── Provided records

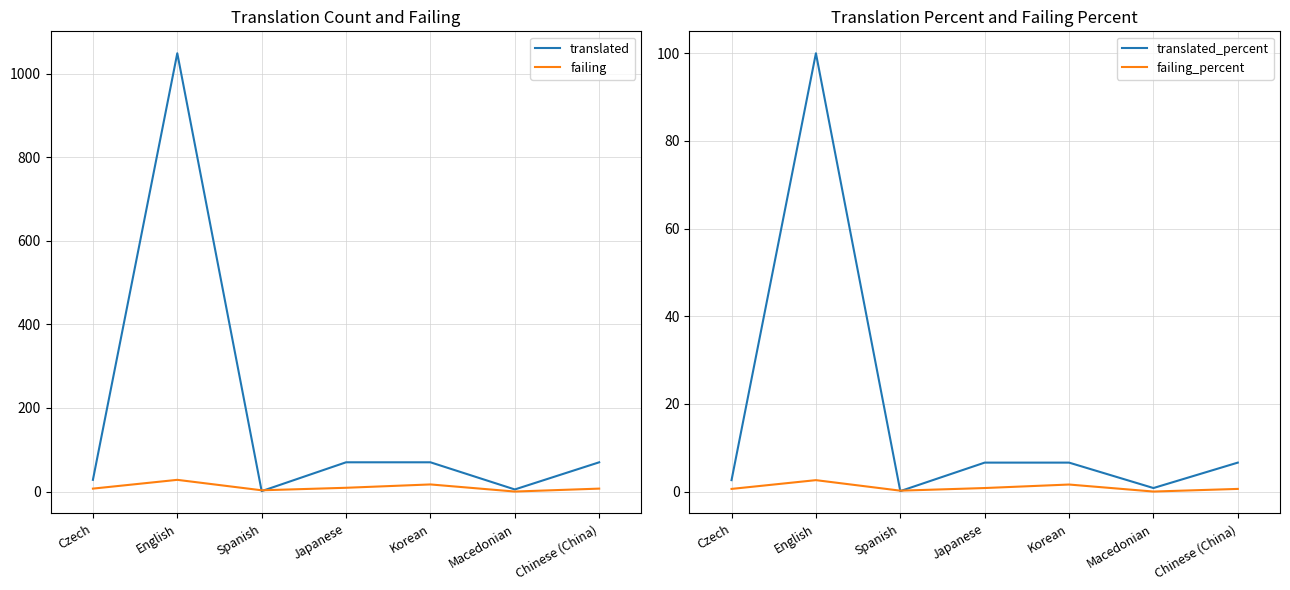

How many positive values does the failing series have?

6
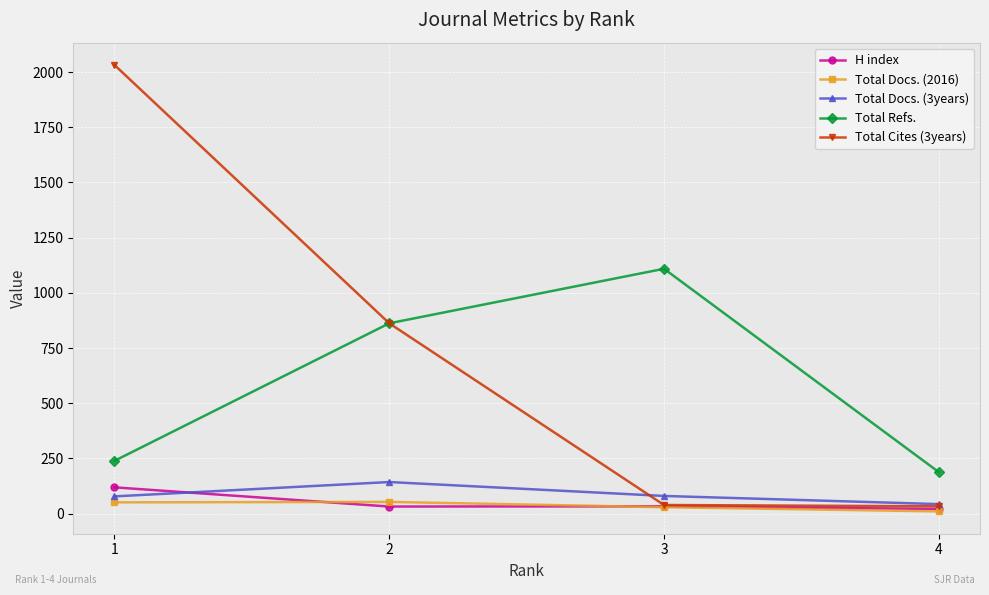

Where does the Total Docs. (3years) series first go above 80?

2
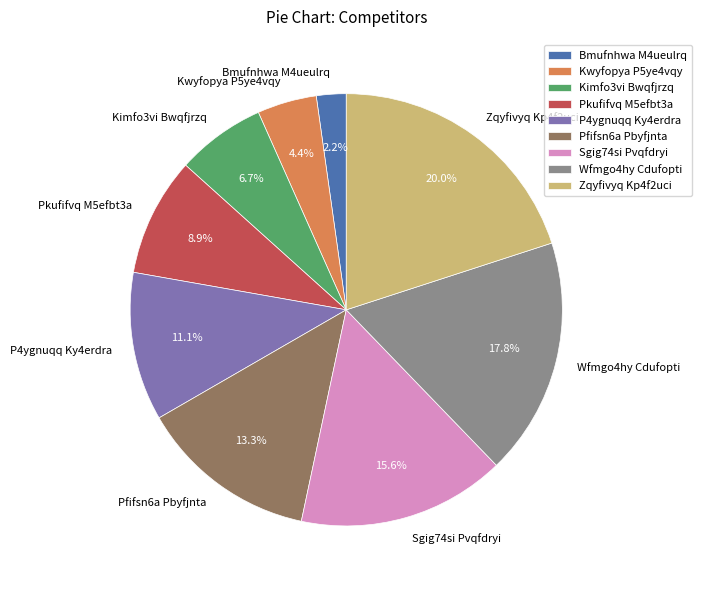

True or false: Kwyfopya P5ye4vqy accounts for 4% of the total.

True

────

Task description >>
Tally the lines of the records above that contain the string "does", treating uppercase and lowercase as different. Give only the count.

Completed task >>
2